De leden van de Volt-fractie wensen de regering de volgende vragen te stellen over de verhouding tot hoger recht.
Grondrechten en de Grondwet
1. Hoe verhoudt het in artikel I, onderdeel A, van het wetsvoorstel gemaakte onderscheid tussen vluchtelingenstatus en subsidiaire bescherming zich tot artikel 1 van de Grondwet, waarin gelijke behandeling in gelijke gevallen wordt voorgeschreven?
2. Kan de regering nader onderbouwen waarom het onderscheid tussen de twee statussen geen strijd oplevert met het discriminatieverbod in artikel 14 EVRM?
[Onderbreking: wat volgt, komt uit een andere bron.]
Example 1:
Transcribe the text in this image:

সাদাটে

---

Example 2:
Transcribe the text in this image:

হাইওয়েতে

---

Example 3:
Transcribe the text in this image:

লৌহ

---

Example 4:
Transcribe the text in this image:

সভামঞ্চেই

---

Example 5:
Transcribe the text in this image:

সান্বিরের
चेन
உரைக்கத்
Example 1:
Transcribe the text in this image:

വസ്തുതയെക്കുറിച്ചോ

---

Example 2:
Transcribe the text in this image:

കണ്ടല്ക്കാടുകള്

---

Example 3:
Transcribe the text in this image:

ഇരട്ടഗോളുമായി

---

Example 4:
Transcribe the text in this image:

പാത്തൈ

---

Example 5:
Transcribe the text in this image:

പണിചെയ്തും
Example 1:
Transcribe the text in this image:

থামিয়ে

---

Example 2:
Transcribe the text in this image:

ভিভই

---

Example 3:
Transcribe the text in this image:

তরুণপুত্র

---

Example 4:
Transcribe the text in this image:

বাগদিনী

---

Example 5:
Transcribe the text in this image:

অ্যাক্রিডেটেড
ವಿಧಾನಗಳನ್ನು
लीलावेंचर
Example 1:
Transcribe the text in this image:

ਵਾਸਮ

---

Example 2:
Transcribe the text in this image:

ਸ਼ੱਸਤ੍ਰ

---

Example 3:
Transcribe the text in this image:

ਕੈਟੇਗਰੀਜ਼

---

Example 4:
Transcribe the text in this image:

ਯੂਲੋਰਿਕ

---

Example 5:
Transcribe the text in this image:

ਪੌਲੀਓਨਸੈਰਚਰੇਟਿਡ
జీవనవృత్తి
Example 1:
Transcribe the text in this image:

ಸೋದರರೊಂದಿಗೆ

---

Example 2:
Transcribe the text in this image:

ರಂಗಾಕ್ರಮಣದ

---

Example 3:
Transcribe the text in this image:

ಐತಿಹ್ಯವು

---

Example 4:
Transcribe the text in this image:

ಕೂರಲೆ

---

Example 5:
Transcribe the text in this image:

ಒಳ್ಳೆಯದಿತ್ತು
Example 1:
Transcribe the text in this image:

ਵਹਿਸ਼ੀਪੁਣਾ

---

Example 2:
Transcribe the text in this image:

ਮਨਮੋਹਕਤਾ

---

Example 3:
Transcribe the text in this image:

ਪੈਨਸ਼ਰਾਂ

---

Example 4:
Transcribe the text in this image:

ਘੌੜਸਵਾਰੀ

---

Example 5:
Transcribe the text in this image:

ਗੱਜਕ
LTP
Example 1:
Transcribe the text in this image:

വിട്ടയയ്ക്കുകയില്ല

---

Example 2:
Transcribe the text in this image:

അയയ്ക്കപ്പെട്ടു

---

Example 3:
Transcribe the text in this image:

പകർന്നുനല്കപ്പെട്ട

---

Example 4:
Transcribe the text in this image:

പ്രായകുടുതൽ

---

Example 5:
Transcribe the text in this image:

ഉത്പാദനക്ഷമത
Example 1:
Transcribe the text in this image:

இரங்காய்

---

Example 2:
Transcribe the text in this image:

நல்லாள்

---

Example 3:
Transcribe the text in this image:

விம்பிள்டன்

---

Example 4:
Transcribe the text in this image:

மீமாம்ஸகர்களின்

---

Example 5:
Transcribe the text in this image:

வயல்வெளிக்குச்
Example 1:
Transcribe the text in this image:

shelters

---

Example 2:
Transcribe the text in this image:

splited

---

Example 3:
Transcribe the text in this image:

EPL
3. Hoe is gewaarborgd dat het invoeren van een tweestatusstelsel dat per status verschillende rechten toekent niet leidt tot rechtsonzekerheid voor asielzoekers en hun gezinsleden?
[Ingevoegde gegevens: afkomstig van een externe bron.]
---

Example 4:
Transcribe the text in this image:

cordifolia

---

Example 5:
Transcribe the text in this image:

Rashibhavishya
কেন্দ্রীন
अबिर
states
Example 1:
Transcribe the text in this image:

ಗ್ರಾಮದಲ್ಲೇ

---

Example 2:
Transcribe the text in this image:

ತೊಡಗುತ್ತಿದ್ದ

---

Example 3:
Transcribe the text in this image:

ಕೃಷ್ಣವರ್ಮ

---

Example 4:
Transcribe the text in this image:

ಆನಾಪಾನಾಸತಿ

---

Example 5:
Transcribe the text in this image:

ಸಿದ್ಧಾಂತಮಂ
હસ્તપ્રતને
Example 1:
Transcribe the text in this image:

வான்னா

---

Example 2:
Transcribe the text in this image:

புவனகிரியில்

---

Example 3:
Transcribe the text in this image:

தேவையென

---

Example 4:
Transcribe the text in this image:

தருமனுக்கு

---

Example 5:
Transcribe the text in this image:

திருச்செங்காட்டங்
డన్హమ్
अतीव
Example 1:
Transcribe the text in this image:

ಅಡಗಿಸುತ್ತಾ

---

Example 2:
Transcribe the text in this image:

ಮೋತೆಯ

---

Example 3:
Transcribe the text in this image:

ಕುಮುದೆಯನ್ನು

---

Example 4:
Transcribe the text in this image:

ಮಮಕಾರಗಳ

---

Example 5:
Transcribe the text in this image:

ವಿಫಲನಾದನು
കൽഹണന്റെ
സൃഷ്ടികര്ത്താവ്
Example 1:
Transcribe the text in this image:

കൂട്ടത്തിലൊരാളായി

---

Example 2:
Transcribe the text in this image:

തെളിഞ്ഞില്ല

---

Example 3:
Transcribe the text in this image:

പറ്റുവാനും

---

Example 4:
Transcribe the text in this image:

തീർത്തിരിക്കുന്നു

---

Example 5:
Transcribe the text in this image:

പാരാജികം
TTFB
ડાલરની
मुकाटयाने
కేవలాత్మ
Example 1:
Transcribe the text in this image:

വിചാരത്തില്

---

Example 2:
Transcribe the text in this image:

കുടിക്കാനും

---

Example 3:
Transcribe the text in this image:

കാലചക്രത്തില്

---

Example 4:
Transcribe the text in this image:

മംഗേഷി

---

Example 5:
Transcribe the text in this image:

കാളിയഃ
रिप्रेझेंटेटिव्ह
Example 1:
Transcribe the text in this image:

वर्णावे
4. Op welke wijze is getoetst of de beperking van nareisrechten verenigbaar is met artikel 8 EVRM (recht op gezinsleven)?
5. Heeft de regering overwogen dat ongelijke behandeling van vluchtelingen en subsidiair beschermden strijd kan opleveren met artikel 26 van het Internationaal Verdrag inzake burgerrechten en politieke rechten (IVBPR)? Zo ja, wat was de analyse van de regering hierover?
6. In hoeverre zijn de gevolgen voor de menselijke waardigheid (artikel 1 van het Handvest) meegewogen bij de keuze voor een tweestatusstelsel?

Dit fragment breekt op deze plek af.